++++ LISTED ENTRIES

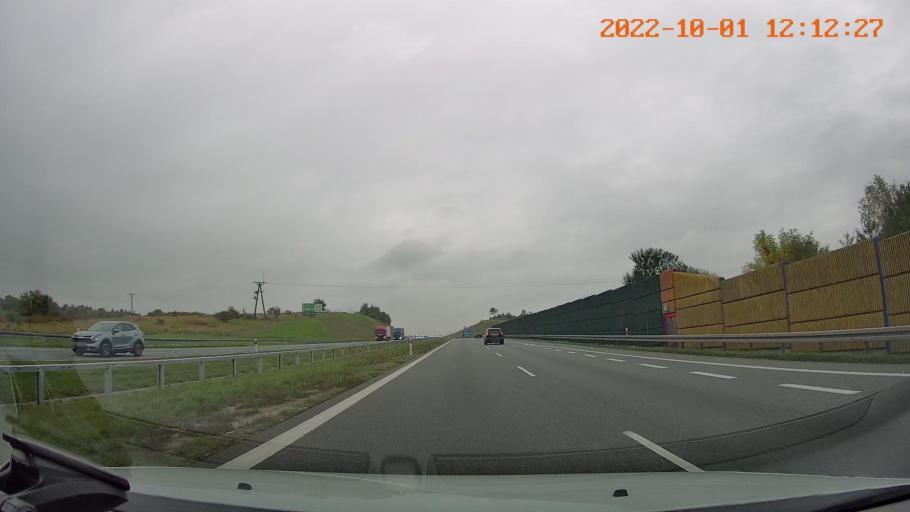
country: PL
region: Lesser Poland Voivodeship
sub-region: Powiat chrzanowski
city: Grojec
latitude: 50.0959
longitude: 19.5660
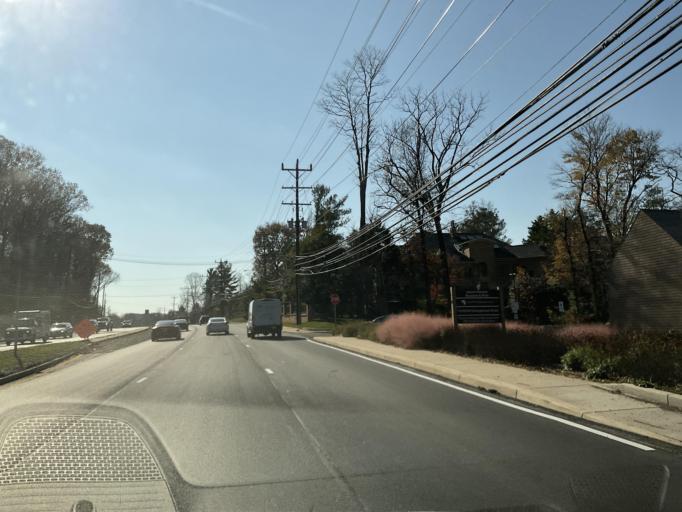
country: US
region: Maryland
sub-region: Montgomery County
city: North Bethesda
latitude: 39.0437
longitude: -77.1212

++++++++
++++ LISTED ENTRIES

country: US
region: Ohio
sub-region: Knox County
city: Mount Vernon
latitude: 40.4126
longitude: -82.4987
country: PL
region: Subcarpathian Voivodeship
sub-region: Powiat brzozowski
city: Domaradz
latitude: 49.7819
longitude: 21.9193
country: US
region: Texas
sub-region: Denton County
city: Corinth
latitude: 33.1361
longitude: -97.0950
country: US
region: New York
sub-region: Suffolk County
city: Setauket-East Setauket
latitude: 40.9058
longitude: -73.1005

++++++++

PROBLEM REQUIREMENTS
Quote the lines above word for word, from the one containing "longitude: 19.5660" through the one containing "longitude: -77.1212", and leave out the picture.

THE RESPONSE
longitude: 19.5660
country: US
region: Maryland
sub-region: Montgomery County
city: North Bethesda
latitude: 39.0437
longitude: -77.1212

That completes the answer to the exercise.